As Europe’s best athletes arrive in Amsterdam for this week’s 2016 European Championships, history beckons in a city with a reputation for the remarkable.

Amsterdam is a forward thinking place. For generations it has been a centre of “innovations regarding trade, finance, technology, sustainability, and also with sport,” according to Christian Milz, CEO of European Athletics.

He’s not wrong. The 1928 Amsterdam Olympics gave the world a lot of firsts. It was the first time a symbolic fire was lit during the Games. Its opening ceremony was the first to see the Parade of Nations led out by the Greek team and brought home by the host’s. It was the first Games where women were allowed to compete in athletics events.

There were other, less iconic, firsts. Hungary won the first of seven consecutive gold medals in team sabre fencing, while town planning was added as a second category in the architectural competition.

Happily for the organisers there was a home winner in the latter event. One of the two architecture gold medals was awarded to Jan Wils for his deign of… Amsterdam’s Olympic Stadium. Though this might smack of an inside job, credit should be given to Wils, not least because the stadium has healthily outlived its projected 50 year lifespan.

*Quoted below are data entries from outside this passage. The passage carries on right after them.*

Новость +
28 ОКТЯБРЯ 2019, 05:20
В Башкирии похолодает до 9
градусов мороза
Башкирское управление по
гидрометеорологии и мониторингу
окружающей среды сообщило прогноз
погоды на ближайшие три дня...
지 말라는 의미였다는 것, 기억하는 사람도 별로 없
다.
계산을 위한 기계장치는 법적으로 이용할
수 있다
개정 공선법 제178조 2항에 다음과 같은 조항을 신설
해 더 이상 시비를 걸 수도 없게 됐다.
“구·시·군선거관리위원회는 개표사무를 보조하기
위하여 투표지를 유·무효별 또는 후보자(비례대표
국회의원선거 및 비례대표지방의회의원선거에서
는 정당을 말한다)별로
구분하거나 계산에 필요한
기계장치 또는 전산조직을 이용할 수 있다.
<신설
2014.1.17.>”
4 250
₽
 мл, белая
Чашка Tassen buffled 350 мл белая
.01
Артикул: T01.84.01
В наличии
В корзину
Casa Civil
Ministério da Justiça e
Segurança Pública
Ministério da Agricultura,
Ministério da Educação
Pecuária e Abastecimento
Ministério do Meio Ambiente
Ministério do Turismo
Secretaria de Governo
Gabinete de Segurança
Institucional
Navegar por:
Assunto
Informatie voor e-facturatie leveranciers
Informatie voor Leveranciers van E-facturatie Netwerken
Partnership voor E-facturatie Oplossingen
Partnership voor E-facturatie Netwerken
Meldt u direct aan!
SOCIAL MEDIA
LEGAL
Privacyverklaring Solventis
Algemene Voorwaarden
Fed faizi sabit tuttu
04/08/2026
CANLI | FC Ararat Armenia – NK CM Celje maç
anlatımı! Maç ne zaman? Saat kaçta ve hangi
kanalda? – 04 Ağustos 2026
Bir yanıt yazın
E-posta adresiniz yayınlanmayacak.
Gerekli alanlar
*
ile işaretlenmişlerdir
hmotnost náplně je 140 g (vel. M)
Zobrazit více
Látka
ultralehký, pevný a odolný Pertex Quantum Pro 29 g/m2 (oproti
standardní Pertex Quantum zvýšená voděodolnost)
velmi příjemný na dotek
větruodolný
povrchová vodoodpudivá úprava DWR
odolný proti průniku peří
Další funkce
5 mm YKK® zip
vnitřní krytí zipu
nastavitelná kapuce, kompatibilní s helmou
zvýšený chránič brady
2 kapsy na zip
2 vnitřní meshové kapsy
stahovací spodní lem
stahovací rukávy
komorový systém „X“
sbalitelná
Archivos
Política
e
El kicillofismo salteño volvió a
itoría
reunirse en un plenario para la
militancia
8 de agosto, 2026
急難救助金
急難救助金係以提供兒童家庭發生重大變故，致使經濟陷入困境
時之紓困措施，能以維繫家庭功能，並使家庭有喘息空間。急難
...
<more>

Wils’ stadium design included the iconic Marathon Tower (main image). Incorporated to contrast with the “dominant horizontal lines of the stadium”, this architectural balancing act led to another Olympic tradition. On top of that tower sits “the ashtray of KLM pilots”: a metal dish where the Olympic flame was kept on display throughout those 1928 Games.

Museumplein, Amsterdam ()

Amsterdam's Museumplein will host javelin and discus qualifers on Wednesday and Thursday

This week sees the grand old stadium host the 2016 European Championships. Cue more firsts, the most obvious being that it is the first time the Euros have been held on Dutch soil. As in 1928 (when the Olympics was held in Holland for the first time), the organisers haven’t held back in thinking laterally.

“We have two official venues,” Milz points out. Javelin and discus qualifiers will be held at the Museumplein, a huge square bang in the middle of the city. Curiously, it was on roughly the same spot in October 1886 that the first ever athletics events were held in the Netherlands. This time round will be the first ever occassion that European champs events other than road races have been staged outside the main stadium setting.

“We’re bringing the athletics to the people,” European Athletics President Svein Arne Hansen proclaims. Events from the square will be broadcast in the stadium, and vice versa. “They are in direct conversation,” Hansen insists. Like at the Portland World Indoors, medals will be presented in a special medal plaza.

Despite the Olympics being just five weeks away, the entry lists for the Amsterdam Euros are strong. More athletes are competing this year than four years ago in Helsinki, the last time the Olympics and European champs were held in the same year.

Renaud Lavillenie, pole vault world record holder and gold medallist at London 2012, is just one of the stellar names who couldn’t resist the lure of competition. “The medal is better in my pocket than in another pocket,” smirked the Frenchman at the pre-competition press conference. He’ll be going for his fourth consecutive European title – if he succeeds he’ll become the first man ever to achieve that in any jumping event. 

Dafne Schippers European champion Zurich ()

Will Dafne go Double Dutch in the Dam?

The home crowd will not be short of home hopes. Two years ago in Zurich, Sifan Hassan became the first athlete from the Netherlands to win the European 1500m title. Three months on from picking up her first world indoor gold, the 23-year-old will aim to become the first ever woman to defend a European title over 1500m.

It was in Zurich’s Letzigrund that Dutch powerhouse Dafne Schippers came of age as a sprinter. The former heptathlete became the first athlete from Holland to win a European sprint double since Fanny Blankers-Koen in 1950. This week the 24-year-old will aim to become the first woman ever to retain the dual sprint crowns.

Schippers has skirted the limelight ahead of this week’s championships. She may struggle to avoid the limelight should she make history by defending her double in the Dam. Do so, and all talk will turn to the prospect of Rio delivering one of the most mouth-watering women’s sprint showdowns in the recent Olympic history. That’s the sort of forward thinking SPIKES loves.